##### Records to process
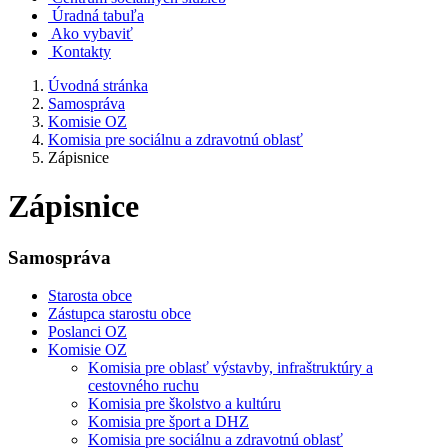
Úradná tabuľa
Ako vybaviť
Kontakty
Úvodná stránka
Samospráva
Komisie OZ
Komisia pre sociálnu a zdravotnú oblasť
Zápisnice
Zápisnice
Samospráva
Starosta obce
Zástupca starostu obce
Poslanci OZ
Komisie OZ
Komisia pre oblasť výstavby, infraštruktúry a
cestovného ruchu
Komisia pre školstvo a kultúru
Komisia pre šport a DHZ
Komisia pre sociálnu a zdravotnú oblasť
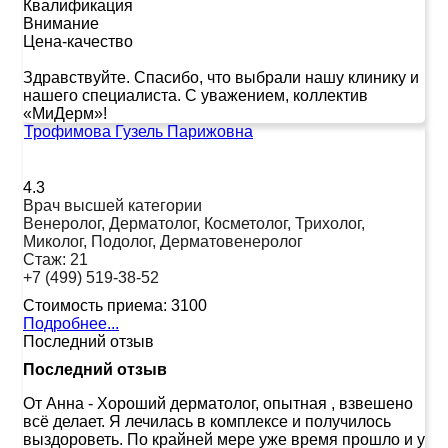
Квалификация
Внимание
Цена-качество
Здравствуйте. Спасибо, что выбрали нашу клинику и
нашего специалиста. С уважением, коллектив
«МиДерм»!
Трофимова Гузель Парижовна
4.3
Врач высшей категории
Венеролог, Дерматолог, Косметолог, Трихолог,
Миколог, Подолог, Дерматовенеролог
Стаж:
21
+7 (499) 519-38-52
Стоимость приема:
3100
Подробнее...
Последний отзыв
Последний отзыв
От Анна
-
Хороший дерматолог, опытная , взвешено
всё делает. Я лечилась в комплексе и получилось
выздороветь. По крайней мере уже время прошло и у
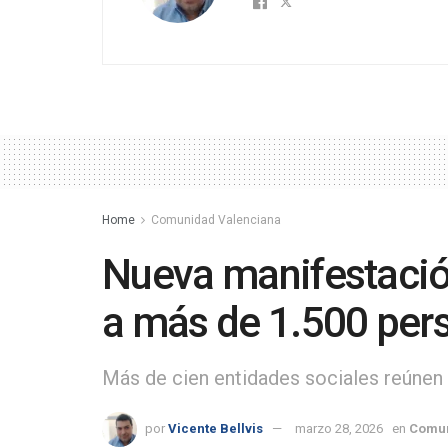
Home
Comunidad Valenciana
Nueva manifestació
a más de 1.500 per
Más de cien entidades sociales reúnen 
por
Vicente Bellvis
marzo 28, 2026
en
Comun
##########
■ **About this task**:
Restate the entries above word for word, keeping pictures out of the copy.

■ **Written answer**:
Úradná tabuľa
Ako vybaviť
Kontakty
Úvodná stránka
Samospráva
Komisie OZ
Komisia pre sociálnu a zdravotnú oblasť
Zápisnice
Zápisnice
Samospráva
Starosta obce
Zástupca starostu obce
Poslanci OZ
Komisie OZ
Komisia pre oblasť výstavby, infraštruktúry a
cestovného ruchu
Komisia pre školstvo a kultúru
Komisia pre šport a DHZ
Komisia pre sociálnu a zdravotnú oblasť
Квалификация
Внимание
Цена-качество
Здравствуйте. Спасибо, что выбрали нашу клинику и
нашего специалиста. С уважением, коллектив
«МиДерм»!
Трофимова Гузель Парижовна
4.3
Врач высшей категории
Венеролог, Дерматолог, Косметолог, Трихолог,
Миколог, Подолог, Дерматовенеролог
Стаж:
21
+7 (499) 519-38-52
Стоимость приема:
3100
Подробнее...
Последний отзыв
Последний отзыв
От Анна
-
Хороший дерматолог, опытная , взвешено
всё делает. Я лечилась в комплексе и получилось
выздороветь. По крайней мере уже время прошло и у
Home
Comunidad Valenciana
Nueva manifestació
a más de 1.500 per
Más de cien entidades sociales reúnen 
por
Vicente Bellvis
marzo 28, 2026
en
Comun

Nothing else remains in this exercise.